Each of those choices felt terrifying at the time but each one taught me something vital... that I could survive endings, that I could trust myself in the unknown, that I could rebuild from scratch without losing who I was. And each time, I discovered a version of myself I wouldn’t have met if I had stayed.
Transformation has always been my companion. Each time I’ve chosen it, I’ve emerged stronger, freer, more aligned. And I trust this moment is no different.
Beyond Work: A Life Philosophy
This isn’t just about leaving a job, it’s about choosing life in every sense... It's refusing to stay in friendships that diminish you, relationships that suffocate you, or spaces that silence you.
It’s about remembering that we don’t owe anyone the version of ourselves that runs on autopilot. We only owe ourselves authenticity, peace, and love.
Protecting my peace doesn’t mean living without challenges but it means setting boundaries, saying no when something doesn’t align, and choosing presence with my loved ones over constant productivity. It ultimately means remembering that life is not measured in deadlines or milestones, but in moments of connection.
And maybe that’s the biggest lesson I carry with me today: what remains in the end isn’t the fancy projects or the titles, but the love we gave, the presence we cultivated, and the truth we honored.
Choosing Myself
I don’t know exactly what comes next and, strangely, I’m at peace with that because I believe the present is all we truly have, and right now, in this present moment, I know I’ve made the right choice.
I’m choosing myself, I'm choosing life, I’m choosing to protect my spark so it can continue lighting the way forward.

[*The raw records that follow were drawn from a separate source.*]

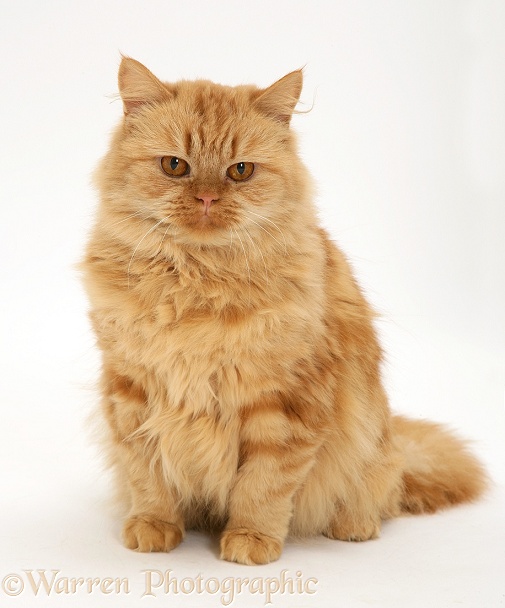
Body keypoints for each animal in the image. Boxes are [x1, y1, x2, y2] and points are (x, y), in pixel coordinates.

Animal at [80, 57, 486, 564]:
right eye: (175, 166)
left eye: (240, 171)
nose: (207, 198)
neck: (197, 283)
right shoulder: (132, 391)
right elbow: (148, 476)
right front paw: (154, 527)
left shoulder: (284, 402)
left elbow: (264, 485)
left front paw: (251, 541)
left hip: (374, 450)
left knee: (378, 493)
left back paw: (354, 527)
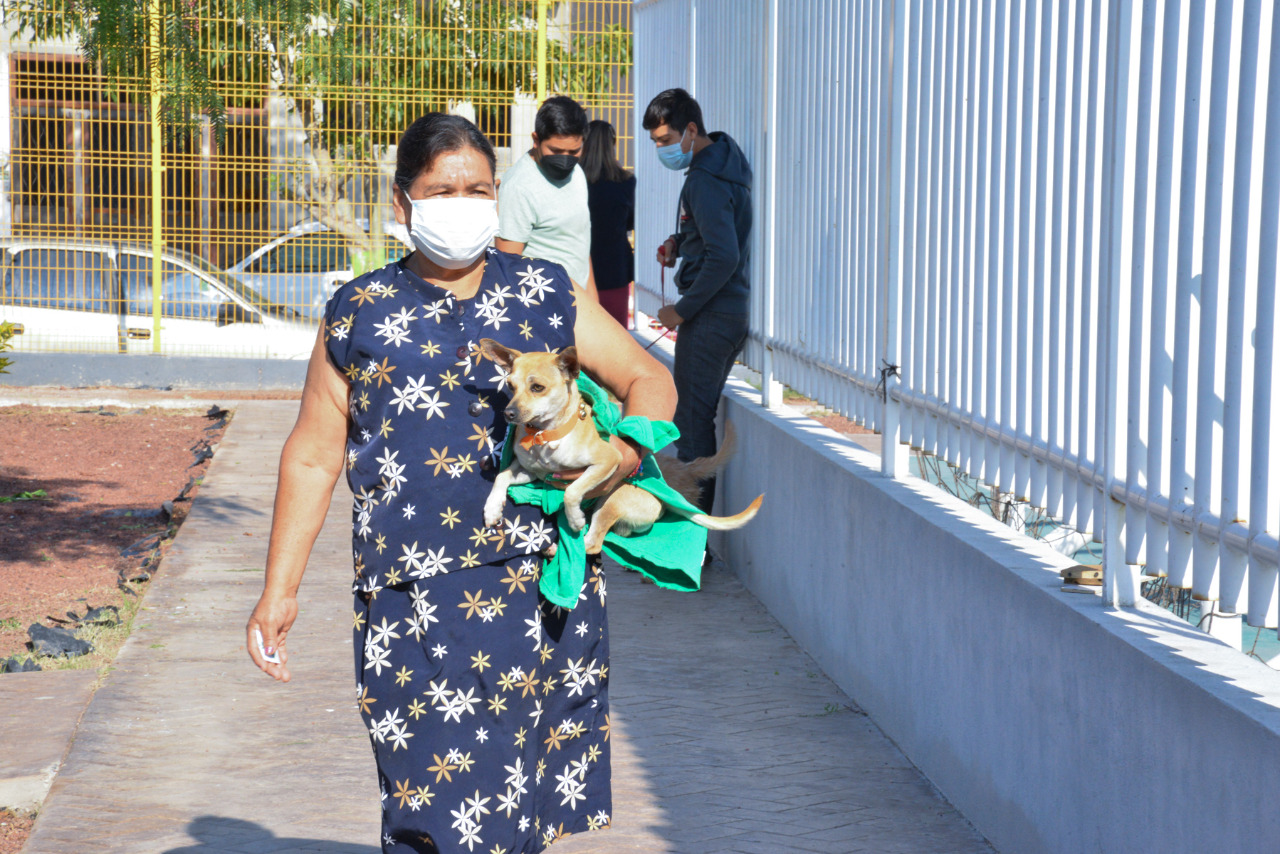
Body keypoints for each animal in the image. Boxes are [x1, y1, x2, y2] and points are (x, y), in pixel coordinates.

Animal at [478, 338, 757, 555]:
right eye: (510, 386)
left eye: (538, 388)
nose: (508, 413)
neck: (546, 437)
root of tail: (666, 499)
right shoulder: (533, 473)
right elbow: (502, 476)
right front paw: (492, 509)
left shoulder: (607, 462)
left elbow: (572, 492)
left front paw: (574, 517)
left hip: (611, 500)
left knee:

And if you’re reading this, take this as a gentle invitation to pause, to listen to your inner voice and to ask yourself if you’re in spaces that allow you to grow or in ones that quietly drain you.
Life is too precious to spend in places that dim your light.
So choose yourself again and again... And again.
And just like the sun setting, I know this ending carries its own beauty because every sunset, no matter how bittersweet, is a promise that a new dawn will always rise.